Most labels start taking demos with an email address. It is the fastest possible setup: put "demos to" in a bio, wait for links, listen when there is time. We are not here to tell you that is wrong. It works right up until the inbox becomes the queue, and then it quietly stops working.
That is the moment we built Calmo for.
The inbox is doing three jobs at once
An email address that collects demos is secretly three tools stacked on top of each other:
- the submission portal artists go to
- the internal list your team works from
- the record of who already got an answer
None of those three jobs is visible in one place, and email is only good at the first one. So you end up reconstructing the other two in your head. Has this been heard? Is someone else on it? Did we already reply? Is this the same artist who wrote last month? When you are busy, those questions cost more than the listening does.
A submission portal splits the public page away from the work behind it. Artists get one branded place to send music. You get a dashboard where the track, the artist's context, and the current status all live on the same object.
What actually changes
The point is not to make submitting feel more official. The point is to remove ambiguity on both sides.
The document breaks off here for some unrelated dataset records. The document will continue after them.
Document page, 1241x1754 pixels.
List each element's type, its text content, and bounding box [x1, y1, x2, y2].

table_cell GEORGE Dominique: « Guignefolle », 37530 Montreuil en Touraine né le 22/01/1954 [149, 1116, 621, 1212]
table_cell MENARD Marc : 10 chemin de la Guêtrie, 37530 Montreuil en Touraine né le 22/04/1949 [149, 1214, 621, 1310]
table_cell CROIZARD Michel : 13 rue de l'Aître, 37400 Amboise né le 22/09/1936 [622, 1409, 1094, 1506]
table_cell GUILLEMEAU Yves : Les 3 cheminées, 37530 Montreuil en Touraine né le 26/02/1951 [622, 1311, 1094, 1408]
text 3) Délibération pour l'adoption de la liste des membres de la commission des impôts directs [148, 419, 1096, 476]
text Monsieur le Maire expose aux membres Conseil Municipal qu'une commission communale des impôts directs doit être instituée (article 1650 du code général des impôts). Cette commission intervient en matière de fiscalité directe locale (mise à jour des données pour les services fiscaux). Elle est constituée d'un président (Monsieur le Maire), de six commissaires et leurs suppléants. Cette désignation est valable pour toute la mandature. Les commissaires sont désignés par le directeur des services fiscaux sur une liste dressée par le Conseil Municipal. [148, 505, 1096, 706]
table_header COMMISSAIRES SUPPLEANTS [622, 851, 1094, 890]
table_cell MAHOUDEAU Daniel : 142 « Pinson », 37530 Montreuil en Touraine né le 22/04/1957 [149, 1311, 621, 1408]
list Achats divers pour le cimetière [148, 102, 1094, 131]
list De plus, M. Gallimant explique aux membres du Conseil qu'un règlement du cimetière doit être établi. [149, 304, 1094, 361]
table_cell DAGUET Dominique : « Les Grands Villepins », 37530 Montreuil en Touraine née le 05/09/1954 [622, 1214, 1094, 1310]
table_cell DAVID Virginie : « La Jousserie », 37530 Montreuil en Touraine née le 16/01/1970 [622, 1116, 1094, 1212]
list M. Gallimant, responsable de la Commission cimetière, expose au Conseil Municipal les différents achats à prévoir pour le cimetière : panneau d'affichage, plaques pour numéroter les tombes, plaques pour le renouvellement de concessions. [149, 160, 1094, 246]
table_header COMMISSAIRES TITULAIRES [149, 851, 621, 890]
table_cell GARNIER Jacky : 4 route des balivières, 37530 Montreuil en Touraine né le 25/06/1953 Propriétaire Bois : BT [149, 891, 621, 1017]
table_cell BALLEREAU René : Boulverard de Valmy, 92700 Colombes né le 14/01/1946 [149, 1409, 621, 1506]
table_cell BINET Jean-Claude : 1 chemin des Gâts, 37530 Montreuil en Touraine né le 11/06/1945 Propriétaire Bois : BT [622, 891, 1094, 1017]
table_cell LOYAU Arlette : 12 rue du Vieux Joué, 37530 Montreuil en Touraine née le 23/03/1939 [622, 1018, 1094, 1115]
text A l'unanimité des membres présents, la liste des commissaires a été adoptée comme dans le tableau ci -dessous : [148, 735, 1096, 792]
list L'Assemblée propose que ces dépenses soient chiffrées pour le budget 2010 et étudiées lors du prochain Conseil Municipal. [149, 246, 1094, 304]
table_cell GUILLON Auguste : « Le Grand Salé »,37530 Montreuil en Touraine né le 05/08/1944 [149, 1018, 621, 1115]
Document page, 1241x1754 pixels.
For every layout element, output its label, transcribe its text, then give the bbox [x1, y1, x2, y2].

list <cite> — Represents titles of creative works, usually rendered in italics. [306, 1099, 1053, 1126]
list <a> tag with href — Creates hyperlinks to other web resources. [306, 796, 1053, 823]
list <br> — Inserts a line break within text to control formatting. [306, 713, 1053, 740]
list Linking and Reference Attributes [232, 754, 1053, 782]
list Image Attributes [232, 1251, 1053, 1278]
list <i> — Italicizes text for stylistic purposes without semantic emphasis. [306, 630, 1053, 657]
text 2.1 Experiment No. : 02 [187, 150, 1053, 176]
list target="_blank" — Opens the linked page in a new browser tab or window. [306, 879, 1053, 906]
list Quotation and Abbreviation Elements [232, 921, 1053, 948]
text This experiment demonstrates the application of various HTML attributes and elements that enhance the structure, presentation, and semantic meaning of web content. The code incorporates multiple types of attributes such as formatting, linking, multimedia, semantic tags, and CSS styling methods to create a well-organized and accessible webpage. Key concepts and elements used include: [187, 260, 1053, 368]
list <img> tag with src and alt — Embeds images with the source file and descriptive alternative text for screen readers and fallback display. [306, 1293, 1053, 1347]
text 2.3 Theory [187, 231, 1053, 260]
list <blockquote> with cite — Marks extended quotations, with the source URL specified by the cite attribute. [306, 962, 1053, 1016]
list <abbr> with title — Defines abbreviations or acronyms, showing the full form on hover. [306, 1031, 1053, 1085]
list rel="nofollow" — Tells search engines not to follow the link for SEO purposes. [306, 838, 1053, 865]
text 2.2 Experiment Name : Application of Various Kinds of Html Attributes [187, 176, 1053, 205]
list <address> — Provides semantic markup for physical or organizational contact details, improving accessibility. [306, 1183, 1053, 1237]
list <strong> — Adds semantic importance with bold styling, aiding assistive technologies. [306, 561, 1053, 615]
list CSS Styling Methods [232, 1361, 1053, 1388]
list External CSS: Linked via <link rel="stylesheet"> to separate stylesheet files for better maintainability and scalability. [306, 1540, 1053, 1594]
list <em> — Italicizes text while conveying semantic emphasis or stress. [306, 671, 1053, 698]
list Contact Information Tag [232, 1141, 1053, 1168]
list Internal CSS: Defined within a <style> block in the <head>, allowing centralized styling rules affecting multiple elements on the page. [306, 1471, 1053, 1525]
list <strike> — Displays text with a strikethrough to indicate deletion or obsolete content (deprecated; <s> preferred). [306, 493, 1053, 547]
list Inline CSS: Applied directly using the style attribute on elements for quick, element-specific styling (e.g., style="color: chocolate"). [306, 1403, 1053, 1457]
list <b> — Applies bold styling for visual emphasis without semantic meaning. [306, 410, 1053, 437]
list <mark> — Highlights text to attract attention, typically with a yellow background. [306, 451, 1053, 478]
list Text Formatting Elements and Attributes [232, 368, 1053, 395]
For the artist, a portal answers "where do I send this, and are you even open?" before they hit submit. You set your genres, add a description of what you are looking for, and put your logo, colors, and fonts on the page. That is not decoration. It tells an artist the link is real and the process is intentional, which means fewer submissions that were never a fit.
For you, every demo enters as the same shape: a track, the details you asked for, and a status. You approve or reject it, and the artist gets an email either way. Approved artists move on to uploading their masters and artwork. You never leave the place you reviewed the track.
What we deliberately did not do
We think a lot of "submission tools" fail because they try to be a full CRM, or they force artists to make an account before they can send you a song. We did the opposite.
Artists never sign up. They submit through your portal and get a status link they can check later, no account, no password. That one decision removes most of the friction that kills submissions, and it keeps the tool honest about what it is: a submission portal and a review queue, not another inbox to manage.
Even a handful of demos is worth it
Even a handful of demos a month is worth a portal. Artists get a real place to send music, you get a clean record of everything that came in, and nobody is digging through an inbox to find a link. That is exactly why the free plan exists: you can start the day you open for demos.
And the moment your volume grows or your process starts leaning on memory, the same portal is already holding your intake together, instead of you scrambling to set one up under pressure. The goal was never to make demo intake feel corporate. It was to make sure good music has a fair shot at being heard, and that artists are not left guessing whether anyone listened.
Your label deserves better than email threads.